The National Post noted in its coverage of the campaign that CAFE's claim was based on a Statistics Canada survey from 2009, which found that roughly similar numbers of men and women experienced spousal violence in Canada. The same survey, the Post noted, had also found that women were twice as likely to be injured by spousal violence, three times more likely to be the victims of serious violence, and seven times more likely to fear for their lives. Responding to the billboard campaign, The Globe and Mail writer Leah McLaren wrote that CAFE's stance on the issue was "beyond ludicrous," suggesting that the group had a "topsy-turvy world view." Responding to the billboard, Todd Minerson of White Ribbon Campaign said that "women are more likely to experience violence in an intimate relationship [by] many, many times," adding that "women are more likely to experience more severe and, in fact, far more likely to experience fatal violence," Social worker Gary Direnfeld was also critical of the billboard. "The way that that is presented is misleading," he said. Acknowledging that "there aren't shelters dedicated to men," Direnfeld suggested that "the need is so disproportionately greater for women that that is where the bulk of the money goes."
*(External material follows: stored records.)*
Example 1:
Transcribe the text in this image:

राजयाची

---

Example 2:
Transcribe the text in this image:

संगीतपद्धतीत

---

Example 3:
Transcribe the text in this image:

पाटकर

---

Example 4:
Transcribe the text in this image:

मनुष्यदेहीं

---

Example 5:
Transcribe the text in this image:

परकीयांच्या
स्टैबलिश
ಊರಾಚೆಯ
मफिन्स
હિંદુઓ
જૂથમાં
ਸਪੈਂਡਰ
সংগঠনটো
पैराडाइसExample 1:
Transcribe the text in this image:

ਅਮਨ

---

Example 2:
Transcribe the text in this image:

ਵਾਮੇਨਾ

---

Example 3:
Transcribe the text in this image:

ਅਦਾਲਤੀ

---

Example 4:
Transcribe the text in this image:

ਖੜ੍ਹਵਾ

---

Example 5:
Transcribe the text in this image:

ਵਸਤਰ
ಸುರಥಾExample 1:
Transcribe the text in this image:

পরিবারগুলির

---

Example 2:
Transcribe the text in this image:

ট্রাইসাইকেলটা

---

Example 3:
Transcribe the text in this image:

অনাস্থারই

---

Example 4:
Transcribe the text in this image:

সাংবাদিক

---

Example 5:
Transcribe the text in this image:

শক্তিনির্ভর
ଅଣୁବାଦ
Penny Krowitz, who is the executive director of Act to End Violence Against Women was also critical of the billboard. Speaking to the National Post, she said "If we had enough men coming forward saying, 'I need shelter from this abusive woman' or 'I need shelter from this situation,' do you not think that we would have provided those services to men?" and adding that "if service providers were finding that there was such a need for men's shelters, there would be men's shelters,"
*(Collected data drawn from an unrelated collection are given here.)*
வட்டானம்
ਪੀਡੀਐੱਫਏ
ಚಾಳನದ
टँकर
In November 2015, CAFE unveiled a second billboard on the theme of fatherlessness and parental alienation. The image showed a girl being pulled out of the loving arms of her father, with the text "I am not parental prey. Help me keep mommy AND daddy."
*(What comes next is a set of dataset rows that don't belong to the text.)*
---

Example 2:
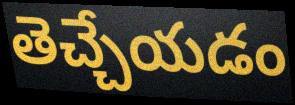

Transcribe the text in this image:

తెచ్చేయడం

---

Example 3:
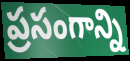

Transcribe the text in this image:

ప్రసంగాన్ని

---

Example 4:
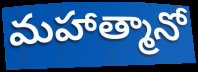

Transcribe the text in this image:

మహాత్మానో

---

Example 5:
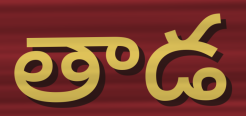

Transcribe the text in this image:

తాడ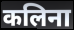
कलिना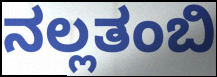
ನಲ್ಲತಂಬಿ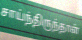
சாய்ந்திருந்தாள்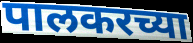
पालकरच्या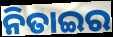
ନିତାଇରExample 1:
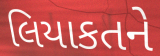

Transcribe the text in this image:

લિયાકતને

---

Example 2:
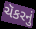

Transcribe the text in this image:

ચૅકરનું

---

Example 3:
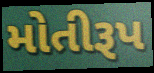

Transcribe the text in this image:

મોતીરૂપ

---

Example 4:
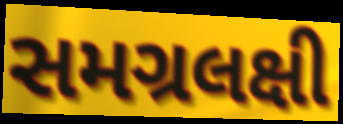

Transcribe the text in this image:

સમગ્રલક્ષી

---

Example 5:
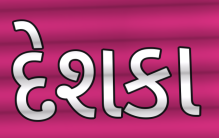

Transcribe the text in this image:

દેશકા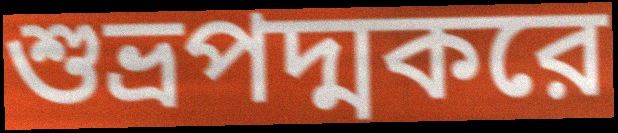
শুভ্রপদ্মকরে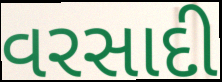
વરસાદીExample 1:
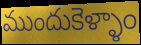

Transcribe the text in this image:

ముందుకెళ్ళాం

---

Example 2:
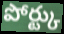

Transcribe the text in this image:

పోర్ట్కు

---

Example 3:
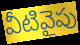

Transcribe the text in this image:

=== Indigenous Boys and Men ===
CAFE has joined calls for Canada's Inquiry Into Missing and Murdered Indigenous Women to include boys and men, based on the fact that 70% of murdered indigenous people are men. University of Saskatchewan professor Rob Innes has said that, it "might not be the best idea" for those wishing to expand the inquiry to include men to ally with CAFE, because "as men's rights activists do in general—they point towards men being disadvantaged because of feminists." CBC reporter Stephanie Cram, who called CAFE "one of the loudest and most controversial voices in so-called men's rights activism," wrote that the group "undermined" the drive to include men in the inquiry. According to Cram, Trottier's claim that there had already been many inquiries into missing aboriginal women was "simply not true." She also cited a 2016 Statistics Canada report, which found that Indigenous women experience double the rate of violent victimization of Indigenous men.

=== Red Pill film screening ===
In December 2016, CAFE organized a screening of The Red Pill, a documentary film about the men's rights movement directed by Cassie Jaye, at Ottawa's Mayfair theatre. The Mayfair cancelled the screening following community and advertiser complaints that CAFE was spreading hatred and homophobia on campus, and allegations that the group had been dishonest in its Canada Revenue charity status application. According to the Mayfair's co-owner, the cancellation was followed by a "48-hour avalanche of hateful insults," including death threats, from supporters of CAFE and the film. Responding to the intimidation, the theatre's co-owner said "If there was an ounce of 'Oh, I'm sorry guys' before, that went away quickly." The film was later shown at Ottawa's City Hall theatre.